誘発型や再発型は急性型と比べて症状が軽度のことが多く、1週間以内に自然に軽快することもあります。症状が現れる前に感染部位にうずきやかゆみなどの違和感が現れることもあります。
(出典:国立感染症研究所所NIID 「性器ヘルペスウイルス感染症とは」)

性器ヘルペスの検査・診断

性器ヘルペスの診断では、視診や患部からウイルスを直接検出する検査などが行われます。

診断時は、まず医師による視診が行われます。患部にかゆみや痛みを伴う水疱が複数出現している場合は性器ヘルペスが疑われます。

ただし、他にも似たような症状を示す疾患があるため、確定診断のためには単純ヘルペスウイルスを検出するための検査が必要です。

ウイルスを検出するためには、綿棒で病変部を拭って検体を採取し、ヘルペスウイルスの1型もしくは2型の抗原の有無を調べる検査が行われます。この検査は間易に行え、患者さんに身体的な苦痛も伴わないことから広く用いられています。

この他、場合によっては血液検査が行われることがあります。血液検査では、単純ヘルペスウイルスの抗体(HSV抗体)を検出できます。

性器ヘルペスの治療

単純ヘルペスウイルスを完全に排除するための治療法はないため、性器ヘルペスでは主に症状を和らげるための薬物療法が行われます。
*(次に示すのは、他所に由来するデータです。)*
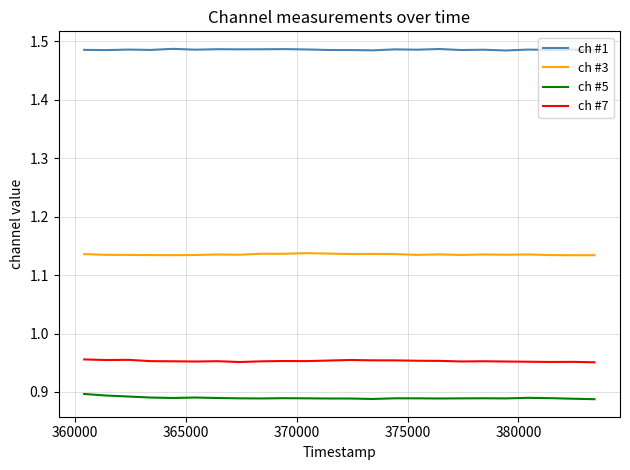

Which series has the largest total across all categories?

ch #1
薬物療法では、「アシクロビル」や「バラシクロビル」「ファムシクロビル」などの抗ヘルペスウイルス薬が用いられます。抗ヘルペスウイルス薬を使用することで、ウイルスの活動や増殖を抑える効果が期待できます。

初発感染の場合には、より重症となるケースがあるため、感染の疑いを持ったら速やかに治療を開始することが重要です。一般的に抗ヘルペスウイルス薬は内服で5日間使用しますが、重症の場合には入院のうえ点滴で投与するケースもあります。

再発型の場合には無治療でも自然に軽快するものの、抗ヘルペスウイルス薬を使用することで症状を呈する期間が短縮できます。内服薬のほか、外用薬のみで治療が行われることもあります。再発の頻度が高い場合には、定期的に抗ヘルペスウイルス薬を内服する「抑制療法」が行われることもあります。

性器ヘルペスになりやすい人・予防の方法

不特定多数のセックスパートナーがいる人や性行為の際にコンドームを使用しない人、免疫力が低下している人などは性器ヘルペスになりやすいといえます。
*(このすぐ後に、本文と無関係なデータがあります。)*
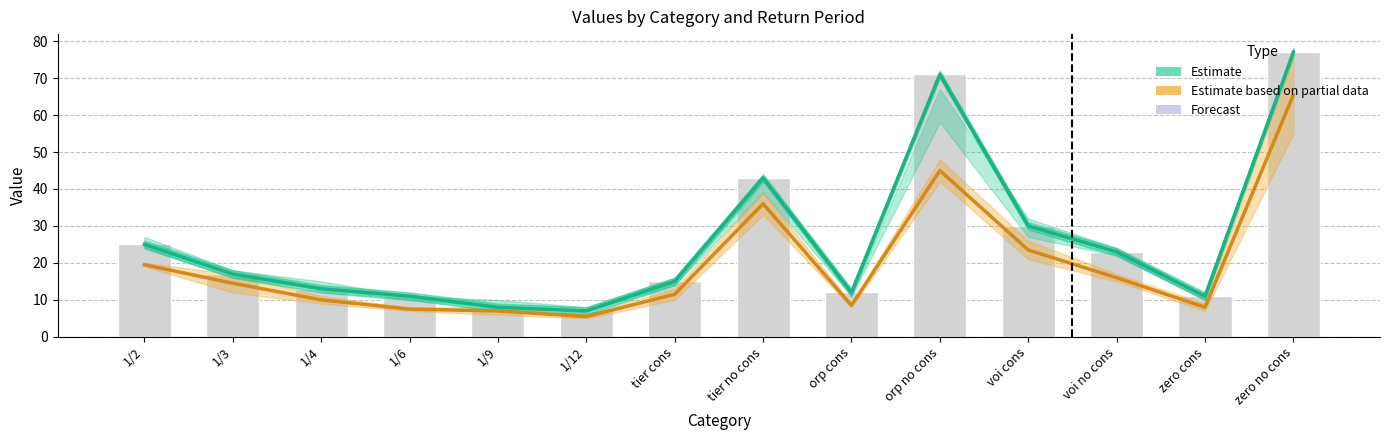

The value of Estimate (100 yr) at 1/3 is 17.0. True or false?

True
性器ヘルペスに有効なワクチンは存在しないため、発症を予防するためには適切な感染対策を行うことが重要です。不特定多数のセックスパートナーを持つことは避け、性行為の際はコンドームを適切に使用しましょう。感染部位が広範囲に及んでいる場合には、コンドームを使用しても感染を予防できないケースもあるため、十分注意しましょう。
免疫力の低下を防ぐために、バランスの良い食生活や十分な睡眠、適度な運動などを心がけることも大切です。